Work required => Search the records below for the line containing "[512,190,653,208] error.message) ->". Write out that line and every line after it exactly as written.
Record set Start Marker
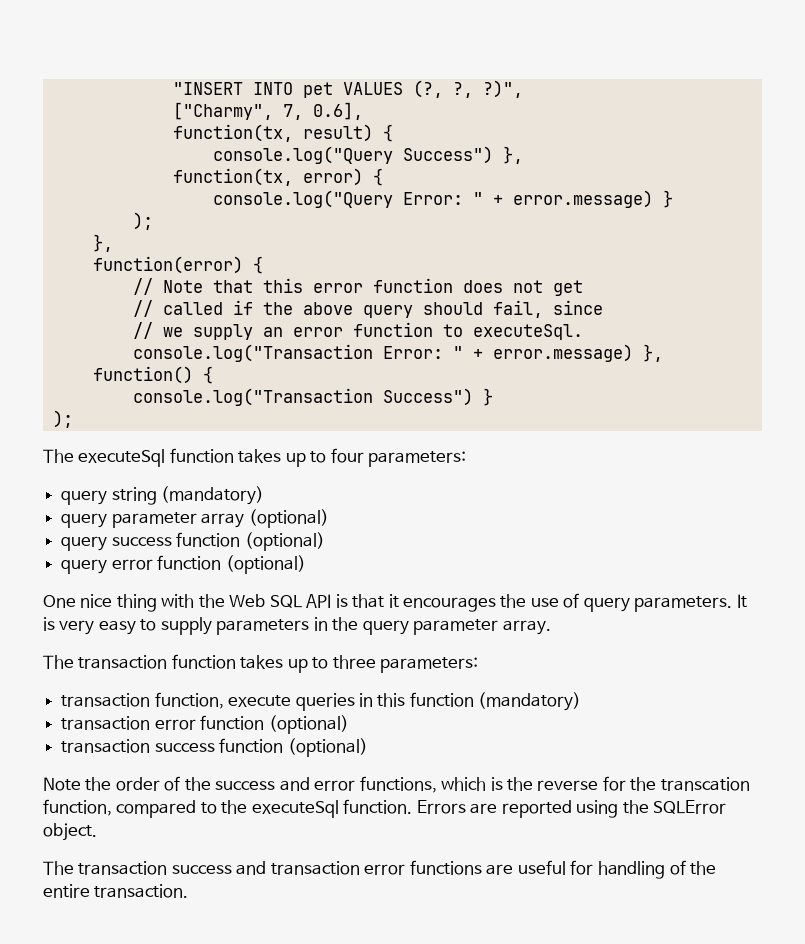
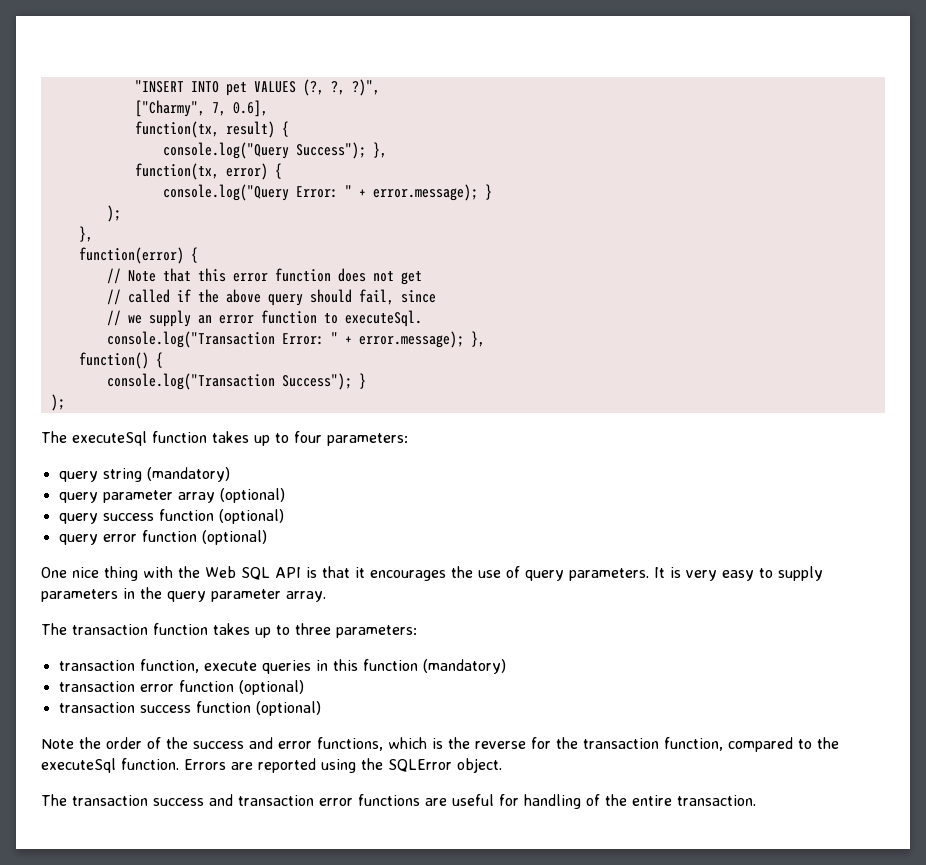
[402,146,493,164] Success") -> [295,142,366,159] Success");
[512,190,653,208] error.message) -> [372,184,478,201] error.message);
[492,344,633,362] error.message) -> [358,331,464,348] error.message);
[382,388,473,406] Success") -> [281,373,352,390] Success");
[660,777,750,791] transcation -> [583,738,659,749] transaction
Record set End Marker
Task response =>
[512,190,653,208] error.message) -> [372,184,478,201] error.message);
[492,344,633,362] error.message) -> [358,331,464,348] error.message);
[382,388,473,406] Success") -> [281,373,352,390] Success");
[660,777,750,791] transcation -> [583,738,659,749] transaction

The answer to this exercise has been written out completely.